Études poétiques (Lacaussade)/Les deux Corbeaux

Études poétiquesAlphonse Lemerre, éditeurPoésies d’Auguste Lacaussade, tome 1 (p. 151-152).

XII

LES DEUX CORBEAUX


 
Un jour morne et blafard s’éteignait dans la nue ;
À l’horizon brumeux grondait le flot des mers.
Des arbres dépouillés la flèche aride et nue,
Squelette au noir profil, se dressait dans les airs.

Sur la grève lugubre où rampait la lumière
J’errais et j’entendis se parler deux corbeaux.
L’un à l’autre disait : « Où dînons-nous, mon frère ?
L’espace est nu, la neige a durci les tombeaux. »

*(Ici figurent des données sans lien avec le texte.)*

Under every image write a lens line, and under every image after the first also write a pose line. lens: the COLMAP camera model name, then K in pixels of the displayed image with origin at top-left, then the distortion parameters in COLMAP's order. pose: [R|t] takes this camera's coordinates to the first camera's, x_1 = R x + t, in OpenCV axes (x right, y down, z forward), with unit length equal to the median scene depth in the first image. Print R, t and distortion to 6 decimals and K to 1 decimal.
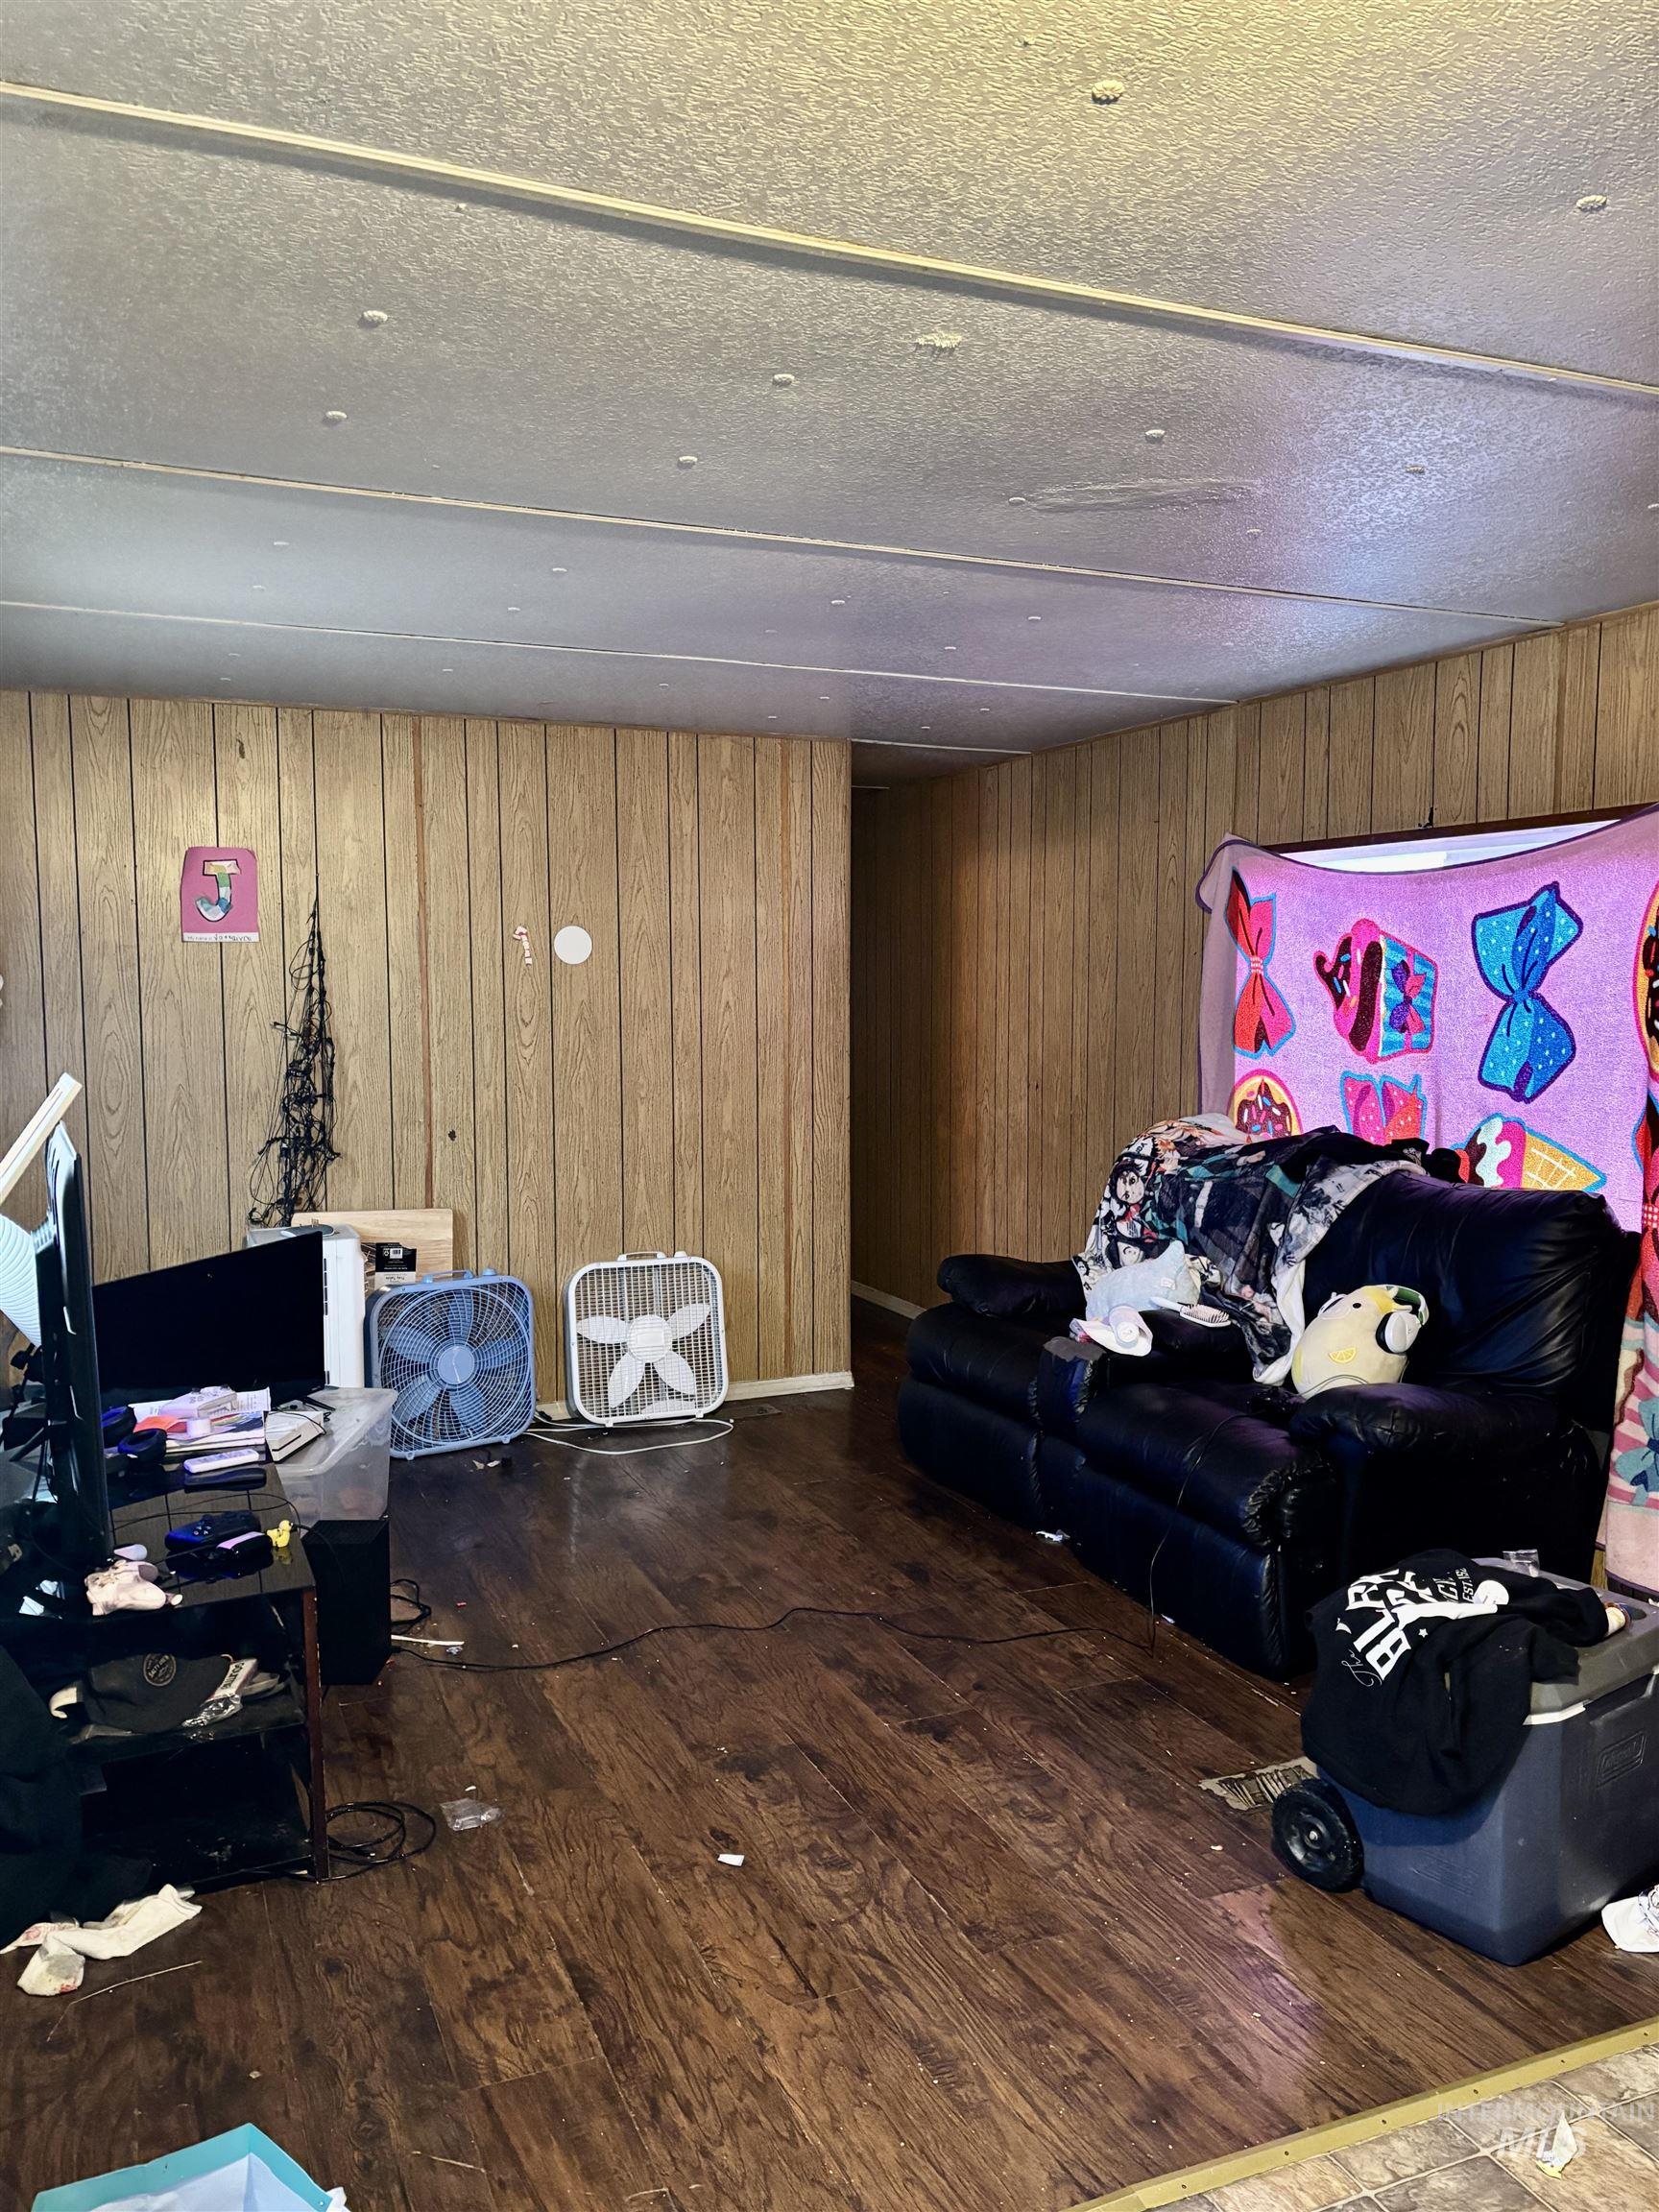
lens RADIAL K [[1713.2, 0, 829.5], [0, 1713.2, 1106.0], [0, 0, 1]] dist [0.077249, -0.066914]
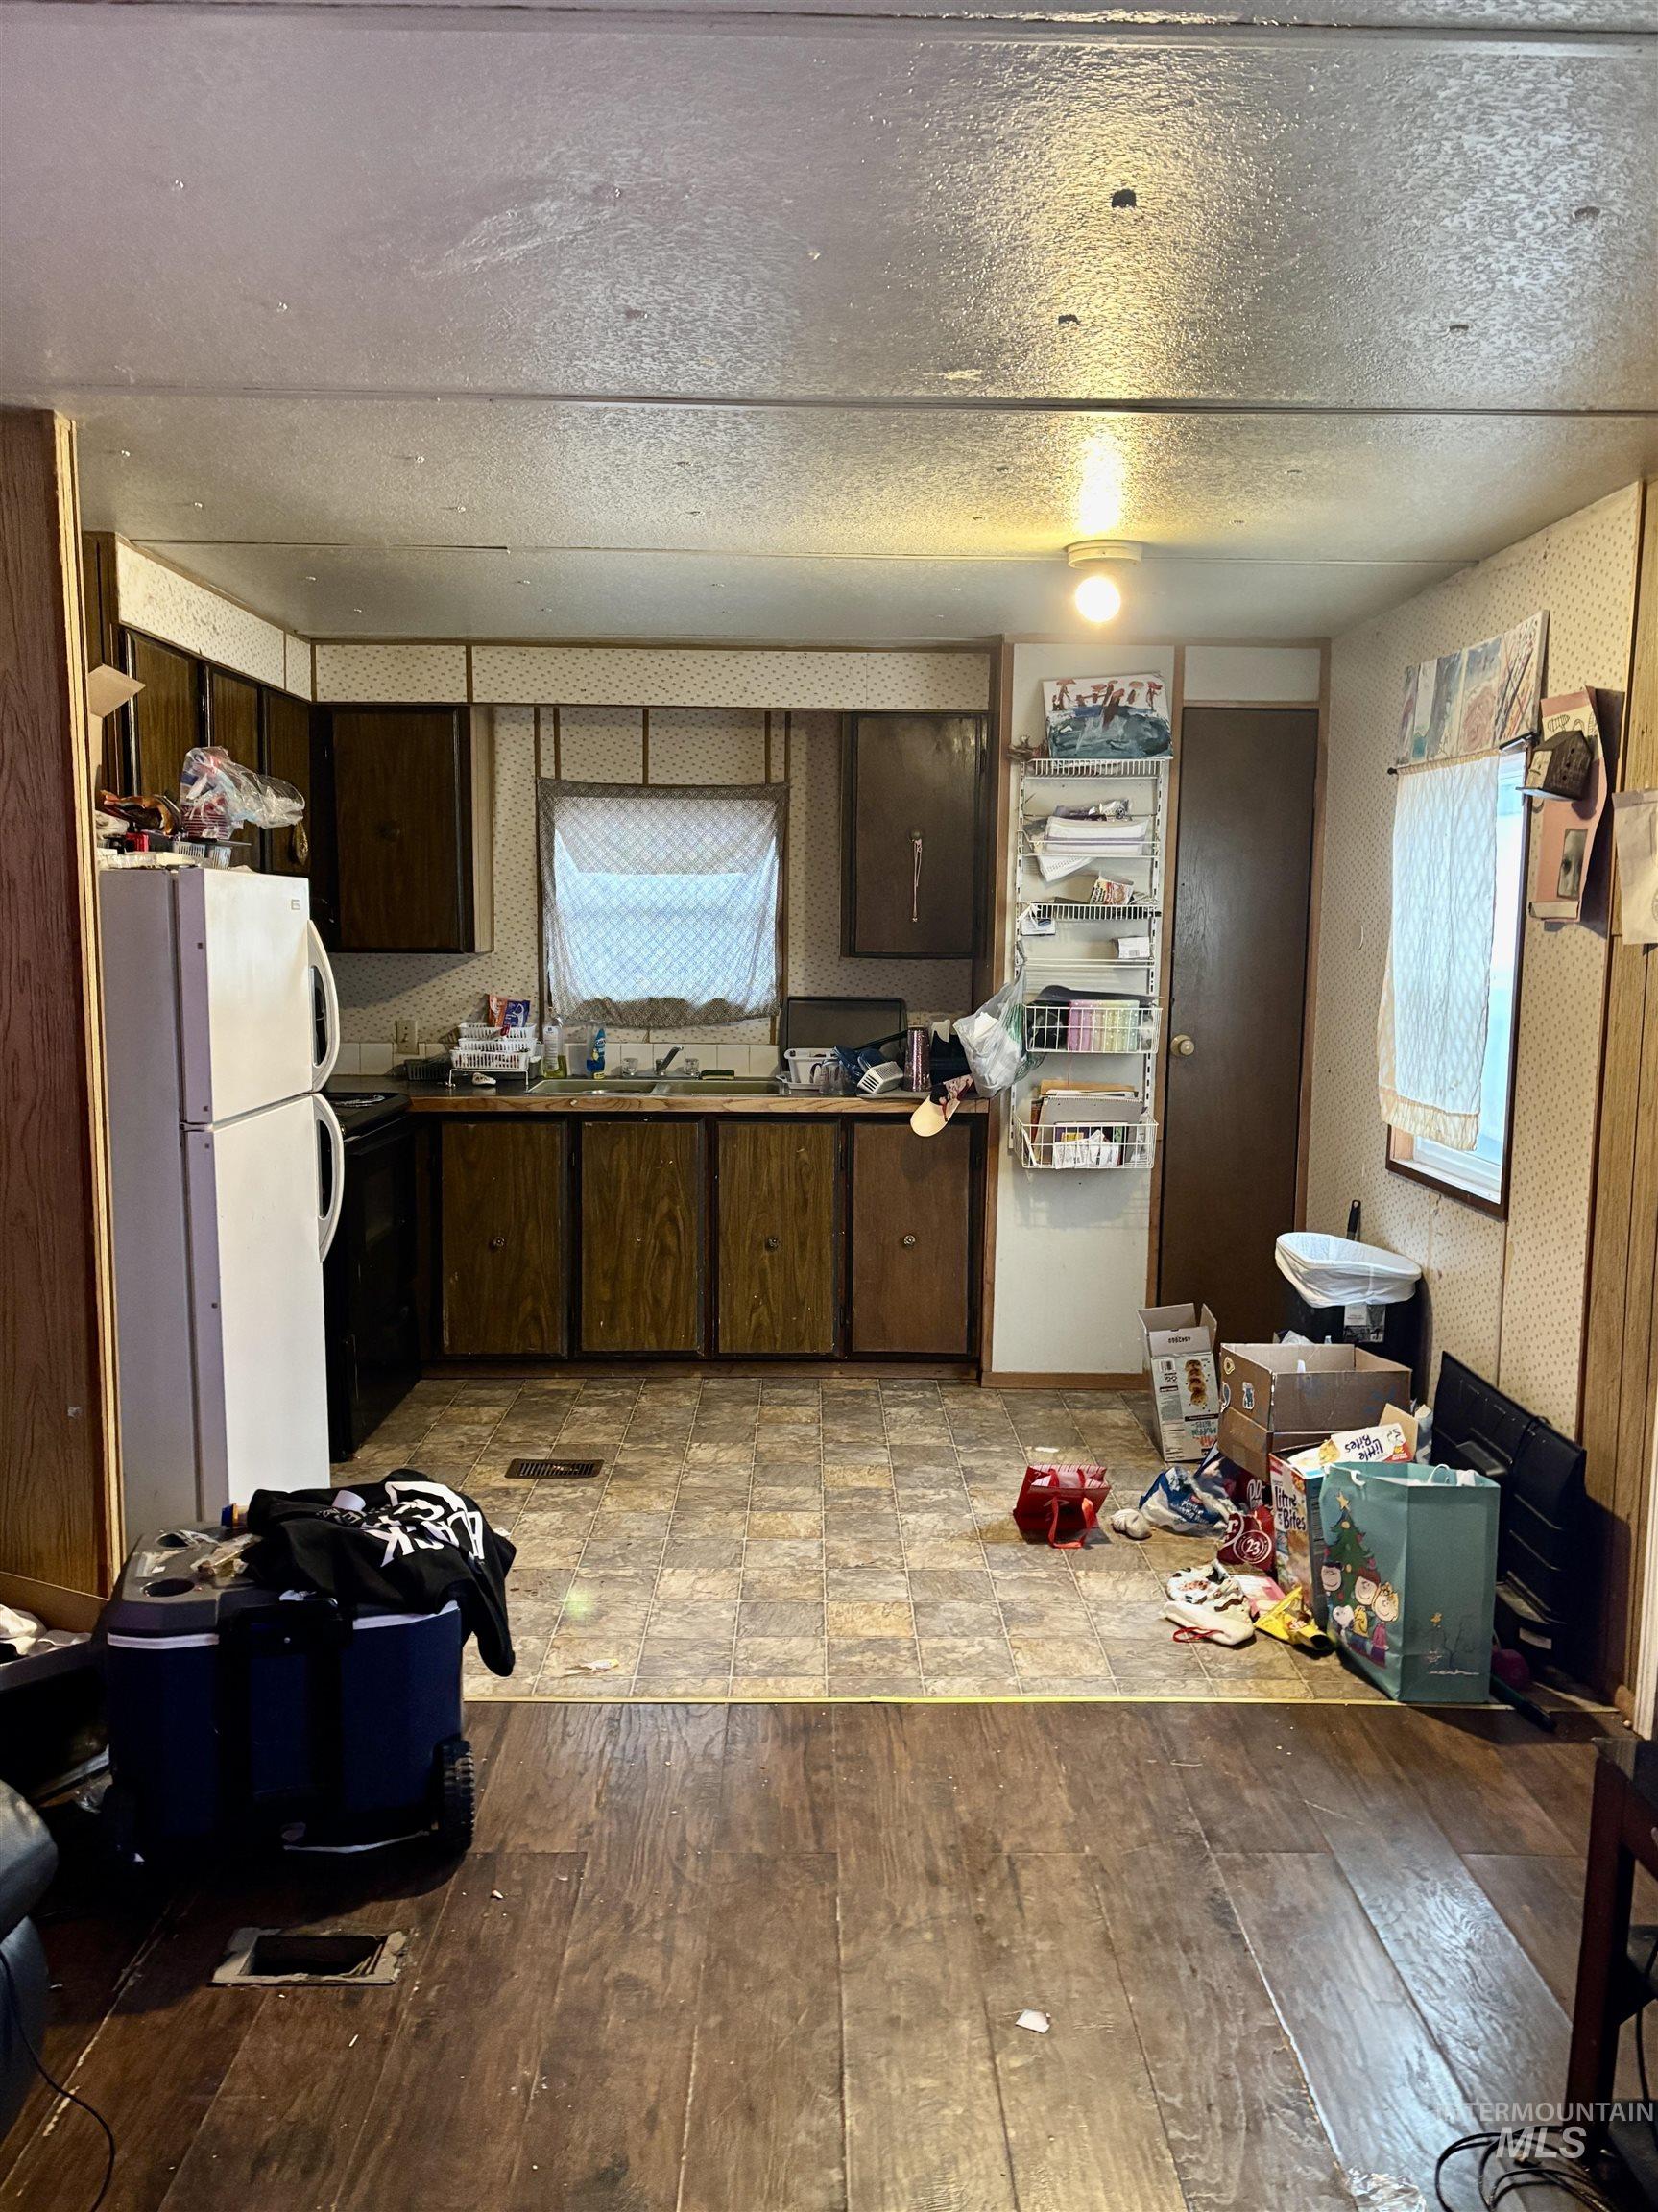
lens RADIAL K [[1713.2, 0, 829.0], [0, 1713.2, 1106.0], [0, 0, 1]] dist [0.077249, -0.066914]
pose [[-0.925898, -0.049321, 0.374540, -0.240242], [0.022211, 0.982618, 0.184303, -0.123734], [-0.377120, 0.178965, -0.908709, 1.633168]]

Et l’autre : « Un chevalier immobile et sans âme,
Frais égorgé, là-bas est gisant pour toujours.
Nul ne sait qu’il est là, nul, excepté sa dame,
Son faucon et son chien, ses uniques amours.

« Le faucon dans le ciel poursuit l’oiseau sauvage,
Par la plaine le chien chasse joyeusement,
La dame endort aux bras d’un autre son veuvage ;
De sa chair nous pouvons dîner tranquillement.

« Toi, d’un ongle tranchant fouille dans sa poitrine ;
Moi, du bec je ferai sortir ses grands yeux bleus ;
Puis de ses cheveux blonds, toison épaisse et fine,
Arrachons les fils d’or pour notre nid frileux. »

Sa maison vainement guettera son passage ;
Ses grands bois au printemps refleuriront en paix :
Tout l’oublie… et les vents désolés de la plage
Sur ses blancs ossements soufflent seuls à jamais !

Imité d’une vieille ballade anglaise.